Я же лишь смущенно улыбалась, испытывая неловкость и отчего-то все больше уверяясь в правильности происходящего.
Первая робость прошла и теперь я уже не стеснялась во все глаза смотреть на окружающие нас чудеса. А таковых хватало. В центре площади было установлено три столба — один, увешанный разнообразными предметами, другие — увенчанные двумя большими колесами. На обода их были привязаны веревки, за которые то и дело хватались пробивающиеся сквозь толпу люди.
— Что это? — Во все глаза, глядя на эту композицию, спросила я. В голове мелькали предположения о том, что, быть может, перед нами какие-то образчики искусства, а возможно — жертвенные столбы неведомых богов, про которые рассказывал Светоч.
— Те, что с колесами — карусели. Хватаешься за край веревки, бежишь вместе со всеми по кругу, а по команде поджимаешь ноги, и она тебя кружит, — Весело пояснил беловолосый, протягивая мне ярко-алого сахарного петушка на палочке. — А тот, что посередине… своего рода соревнование. До чего голышом долезешь и сдернешь — то и твое.
— Вот как… — Задумчиво протянула я, осторожно пробуя незнакомое угощение, оказавшееся невообразимо сладким.

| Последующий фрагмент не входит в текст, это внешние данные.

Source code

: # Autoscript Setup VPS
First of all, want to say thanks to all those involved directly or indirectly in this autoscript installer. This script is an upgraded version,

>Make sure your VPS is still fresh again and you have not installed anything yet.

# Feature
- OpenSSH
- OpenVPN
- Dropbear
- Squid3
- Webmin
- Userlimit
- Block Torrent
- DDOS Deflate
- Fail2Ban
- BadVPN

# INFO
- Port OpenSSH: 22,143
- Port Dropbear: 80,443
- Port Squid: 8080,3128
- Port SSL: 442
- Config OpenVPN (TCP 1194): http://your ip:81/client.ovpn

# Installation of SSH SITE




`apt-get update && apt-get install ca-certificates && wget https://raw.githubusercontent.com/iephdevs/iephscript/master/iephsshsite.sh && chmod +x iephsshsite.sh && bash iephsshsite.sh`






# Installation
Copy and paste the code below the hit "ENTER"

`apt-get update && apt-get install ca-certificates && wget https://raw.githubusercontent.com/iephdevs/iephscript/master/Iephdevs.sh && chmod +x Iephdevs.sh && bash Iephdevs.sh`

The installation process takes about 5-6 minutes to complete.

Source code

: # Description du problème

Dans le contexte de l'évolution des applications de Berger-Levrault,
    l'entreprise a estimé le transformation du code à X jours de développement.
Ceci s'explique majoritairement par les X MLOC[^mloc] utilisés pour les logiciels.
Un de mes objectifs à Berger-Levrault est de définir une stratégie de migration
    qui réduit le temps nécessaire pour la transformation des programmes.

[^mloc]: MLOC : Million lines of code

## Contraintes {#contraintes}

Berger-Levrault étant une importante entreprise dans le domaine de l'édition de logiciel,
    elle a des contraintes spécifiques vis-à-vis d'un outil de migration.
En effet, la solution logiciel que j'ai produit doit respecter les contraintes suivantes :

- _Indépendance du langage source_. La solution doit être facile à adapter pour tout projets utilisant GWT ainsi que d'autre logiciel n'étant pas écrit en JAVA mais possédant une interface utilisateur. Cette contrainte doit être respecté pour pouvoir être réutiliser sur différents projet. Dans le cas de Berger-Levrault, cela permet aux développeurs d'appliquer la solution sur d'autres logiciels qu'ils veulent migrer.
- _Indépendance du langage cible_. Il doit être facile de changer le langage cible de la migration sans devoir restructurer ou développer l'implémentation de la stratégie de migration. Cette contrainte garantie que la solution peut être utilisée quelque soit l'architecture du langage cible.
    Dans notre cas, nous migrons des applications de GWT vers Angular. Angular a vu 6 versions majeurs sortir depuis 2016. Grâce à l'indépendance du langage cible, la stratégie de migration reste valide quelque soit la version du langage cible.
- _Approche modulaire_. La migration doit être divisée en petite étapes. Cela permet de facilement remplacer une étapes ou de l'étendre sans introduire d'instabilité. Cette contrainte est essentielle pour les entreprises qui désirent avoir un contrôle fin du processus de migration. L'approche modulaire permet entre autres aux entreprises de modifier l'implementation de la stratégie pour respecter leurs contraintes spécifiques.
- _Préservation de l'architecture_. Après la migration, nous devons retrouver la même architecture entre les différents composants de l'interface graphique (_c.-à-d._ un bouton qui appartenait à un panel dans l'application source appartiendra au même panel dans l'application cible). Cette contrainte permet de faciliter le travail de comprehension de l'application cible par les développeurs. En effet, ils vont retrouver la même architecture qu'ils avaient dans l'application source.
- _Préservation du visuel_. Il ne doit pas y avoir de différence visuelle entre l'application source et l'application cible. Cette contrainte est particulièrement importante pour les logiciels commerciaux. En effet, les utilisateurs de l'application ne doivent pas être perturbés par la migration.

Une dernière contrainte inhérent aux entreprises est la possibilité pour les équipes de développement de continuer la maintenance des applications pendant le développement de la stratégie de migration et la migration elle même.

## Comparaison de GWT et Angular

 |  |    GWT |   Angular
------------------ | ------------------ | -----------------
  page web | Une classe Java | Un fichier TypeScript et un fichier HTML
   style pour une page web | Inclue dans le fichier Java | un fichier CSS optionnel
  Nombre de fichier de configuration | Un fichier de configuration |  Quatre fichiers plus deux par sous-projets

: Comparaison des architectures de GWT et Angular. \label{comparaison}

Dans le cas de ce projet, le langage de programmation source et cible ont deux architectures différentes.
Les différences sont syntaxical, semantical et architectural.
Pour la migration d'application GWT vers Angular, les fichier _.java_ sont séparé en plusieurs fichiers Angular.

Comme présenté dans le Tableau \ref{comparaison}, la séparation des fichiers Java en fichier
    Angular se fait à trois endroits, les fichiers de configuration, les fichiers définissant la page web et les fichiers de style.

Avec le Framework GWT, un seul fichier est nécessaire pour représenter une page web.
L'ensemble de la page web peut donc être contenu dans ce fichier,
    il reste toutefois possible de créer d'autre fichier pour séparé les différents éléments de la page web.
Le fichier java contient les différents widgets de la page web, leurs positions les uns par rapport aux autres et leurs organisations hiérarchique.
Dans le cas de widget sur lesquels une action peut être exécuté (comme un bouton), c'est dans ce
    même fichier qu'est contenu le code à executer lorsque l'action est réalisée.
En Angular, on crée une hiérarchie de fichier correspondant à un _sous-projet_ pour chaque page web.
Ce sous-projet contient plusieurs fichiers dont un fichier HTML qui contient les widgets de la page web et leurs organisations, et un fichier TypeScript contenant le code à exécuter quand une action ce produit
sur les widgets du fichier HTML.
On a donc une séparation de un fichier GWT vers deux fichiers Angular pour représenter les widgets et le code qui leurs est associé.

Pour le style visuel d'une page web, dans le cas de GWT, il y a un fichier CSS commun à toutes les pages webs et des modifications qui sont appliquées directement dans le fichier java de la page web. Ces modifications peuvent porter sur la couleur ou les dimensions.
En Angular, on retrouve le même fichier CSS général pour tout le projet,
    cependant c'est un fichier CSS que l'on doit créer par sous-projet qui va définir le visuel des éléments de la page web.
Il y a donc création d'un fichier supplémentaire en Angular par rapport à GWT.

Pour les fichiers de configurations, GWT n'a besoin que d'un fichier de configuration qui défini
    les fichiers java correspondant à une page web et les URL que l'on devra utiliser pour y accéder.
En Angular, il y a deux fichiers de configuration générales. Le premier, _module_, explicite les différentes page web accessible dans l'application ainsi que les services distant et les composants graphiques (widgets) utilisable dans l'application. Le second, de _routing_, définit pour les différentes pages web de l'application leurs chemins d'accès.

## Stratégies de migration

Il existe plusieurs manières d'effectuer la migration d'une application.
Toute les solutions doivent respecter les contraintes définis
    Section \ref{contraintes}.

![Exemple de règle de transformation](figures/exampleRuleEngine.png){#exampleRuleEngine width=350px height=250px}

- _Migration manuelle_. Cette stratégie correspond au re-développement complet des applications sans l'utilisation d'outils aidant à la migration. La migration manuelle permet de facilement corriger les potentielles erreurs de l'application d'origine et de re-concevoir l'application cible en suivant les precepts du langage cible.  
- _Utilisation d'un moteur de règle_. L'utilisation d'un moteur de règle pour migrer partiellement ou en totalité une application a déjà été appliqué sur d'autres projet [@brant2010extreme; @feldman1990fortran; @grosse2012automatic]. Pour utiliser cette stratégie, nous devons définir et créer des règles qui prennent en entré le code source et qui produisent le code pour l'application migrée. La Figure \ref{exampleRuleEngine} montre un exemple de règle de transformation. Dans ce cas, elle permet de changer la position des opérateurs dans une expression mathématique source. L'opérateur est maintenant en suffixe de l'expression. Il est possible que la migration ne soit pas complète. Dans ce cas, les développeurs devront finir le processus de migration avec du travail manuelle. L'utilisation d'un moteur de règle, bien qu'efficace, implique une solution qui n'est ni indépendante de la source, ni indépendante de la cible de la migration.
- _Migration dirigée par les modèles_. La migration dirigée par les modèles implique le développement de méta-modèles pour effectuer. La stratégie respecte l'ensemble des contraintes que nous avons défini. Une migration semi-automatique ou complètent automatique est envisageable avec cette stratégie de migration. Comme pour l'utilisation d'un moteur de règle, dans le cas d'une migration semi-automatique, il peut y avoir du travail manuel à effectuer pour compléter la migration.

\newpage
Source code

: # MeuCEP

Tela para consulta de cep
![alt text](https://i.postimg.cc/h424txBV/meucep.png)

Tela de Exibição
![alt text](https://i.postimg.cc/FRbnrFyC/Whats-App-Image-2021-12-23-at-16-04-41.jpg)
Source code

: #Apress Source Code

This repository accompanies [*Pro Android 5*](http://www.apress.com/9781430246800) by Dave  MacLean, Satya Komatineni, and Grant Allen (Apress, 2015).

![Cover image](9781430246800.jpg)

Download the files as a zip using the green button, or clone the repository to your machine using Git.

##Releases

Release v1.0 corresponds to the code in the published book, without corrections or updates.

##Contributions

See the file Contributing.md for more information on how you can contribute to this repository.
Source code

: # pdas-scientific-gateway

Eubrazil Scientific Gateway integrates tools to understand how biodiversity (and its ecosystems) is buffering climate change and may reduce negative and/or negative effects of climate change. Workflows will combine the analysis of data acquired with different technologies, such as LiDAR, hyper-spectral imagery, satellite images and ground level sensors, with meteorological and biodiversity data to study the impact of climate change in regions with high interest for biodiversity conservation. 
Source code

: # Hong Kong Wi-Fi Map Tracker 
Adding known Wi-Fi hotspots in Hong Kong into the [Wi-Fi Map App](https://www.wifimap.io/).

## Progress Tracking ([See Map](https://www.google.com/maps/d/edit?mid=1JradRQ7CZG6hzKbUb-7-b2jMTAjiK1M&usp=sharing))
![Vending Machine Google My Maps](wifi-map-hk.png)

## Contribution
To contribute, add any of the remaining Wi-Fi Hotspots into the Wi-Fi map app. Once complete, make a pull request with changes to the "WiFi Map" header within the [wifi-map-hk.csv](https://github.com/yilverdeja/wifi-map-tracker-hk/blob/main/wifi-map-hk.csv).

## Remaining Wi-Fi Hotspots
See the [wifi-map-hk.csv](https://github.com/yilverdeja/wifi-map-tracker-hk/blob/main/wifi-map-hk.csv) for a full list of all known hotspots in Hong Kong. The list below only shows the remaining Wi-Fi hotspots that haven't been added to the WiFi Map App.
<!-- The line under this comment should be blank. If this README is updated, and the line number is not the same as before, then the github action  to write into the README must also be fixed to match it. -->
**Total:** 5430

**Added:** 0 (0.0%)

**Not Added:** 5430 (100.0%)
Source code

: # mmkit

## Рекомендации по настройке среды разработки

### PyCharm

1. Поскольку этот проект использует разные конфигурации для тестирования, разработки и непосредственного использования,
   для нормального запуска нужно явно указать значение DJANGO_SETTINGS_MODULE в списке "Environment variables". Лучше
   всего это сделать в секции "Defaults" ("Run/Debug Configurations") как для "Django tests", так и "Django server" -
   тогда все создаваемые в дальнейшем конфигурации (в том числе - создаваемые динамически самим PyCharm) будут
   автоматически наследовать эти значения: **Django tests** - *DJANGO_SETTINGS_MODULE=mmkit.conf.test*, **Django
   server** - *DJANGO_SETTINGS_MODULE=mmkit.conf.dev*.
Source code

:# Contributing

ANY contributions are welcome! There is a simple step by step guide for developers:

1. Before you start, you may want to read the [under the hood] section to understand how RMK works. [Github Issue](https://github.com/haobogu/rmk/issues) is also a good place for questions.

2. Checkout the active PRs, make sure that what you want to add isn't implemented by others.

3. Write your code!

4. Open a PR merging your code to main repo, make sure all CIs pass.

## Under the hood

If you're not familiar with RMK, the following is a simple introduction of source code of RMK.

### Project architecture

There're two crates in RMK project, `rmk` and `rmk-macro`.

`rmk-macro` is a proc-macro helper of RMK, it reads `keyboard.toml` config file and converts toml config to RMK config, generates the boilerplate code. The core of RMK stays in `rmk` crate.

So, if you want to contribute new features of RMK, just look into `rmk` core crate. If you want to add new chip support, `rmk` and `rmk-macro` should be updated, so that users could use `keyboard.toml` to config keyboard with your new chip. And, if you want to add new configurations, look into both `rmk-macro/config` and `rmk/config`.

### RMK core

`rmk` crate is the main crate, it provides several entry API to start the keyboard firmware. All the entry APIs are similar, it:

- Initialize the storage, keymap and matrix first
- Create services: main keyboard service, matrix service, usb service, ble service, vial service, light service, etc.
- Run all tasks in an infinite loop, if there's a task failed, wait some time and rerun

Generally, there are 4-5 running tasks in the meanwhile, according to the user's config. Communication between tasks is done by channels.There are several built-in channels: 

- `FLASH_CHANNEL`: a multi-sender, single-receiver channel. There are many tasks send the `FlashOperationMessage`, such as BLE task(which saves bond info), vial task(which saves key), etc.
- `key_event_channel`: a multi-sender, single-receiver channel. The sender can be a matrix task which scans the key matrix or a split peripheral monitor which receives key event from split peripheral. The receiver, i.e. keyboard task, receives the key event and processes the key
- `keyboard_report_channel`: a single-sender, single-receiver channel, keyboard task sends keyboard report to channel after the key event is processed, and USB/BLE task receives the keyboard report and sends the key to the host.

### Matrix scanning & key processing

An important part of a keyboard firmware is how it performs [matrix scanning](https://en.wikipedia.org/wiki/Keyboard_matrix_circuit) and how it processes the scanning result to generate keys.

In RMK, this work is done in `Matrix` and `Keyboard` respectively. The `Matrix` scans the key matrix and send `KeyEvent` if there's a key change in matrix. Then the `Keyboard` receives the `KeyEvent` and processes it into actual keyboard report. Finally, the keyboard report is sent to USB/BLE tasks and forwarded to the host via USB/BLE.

А в следующий миг уже бежала к новой толпе, образовавшей круг, внутри которого происходило некое действо. Несколько вздохов я металась за спинами зрителей, пытаясь увидеть, что же там происходит. Затем, поняв тщетность своих усилий, остановилась, собираясь уходить, но мне на помощь пришли смеющиеся лорды, легко, хотя и не благовоспитанно растолкавшие толпу и пробившиеся внутрь круга.
А там происходило целое представление.
В центре располагался споро сколоченный, деревянный помост, с которого кричал что-то молодой, загорелый до черноты юноша в алой рубахе и зеленых, шитых золотой нитью штанах. Зазывно улыбаясь, он созывал и так в изобилии толпящийся рядом народ, кажась балаганным Петрушкой, невесть как ожившим и балагурящим уже без помощи кукловода. Но куда смешнее выглядел бурый медведь, удерживаемый им. Обводя толпу серьезным взглядом карих глаз, он то кувыркался, то начинал приплясывать, то принимал карикатурные позы, изображая каких-то незнакомых мне политических деятелей.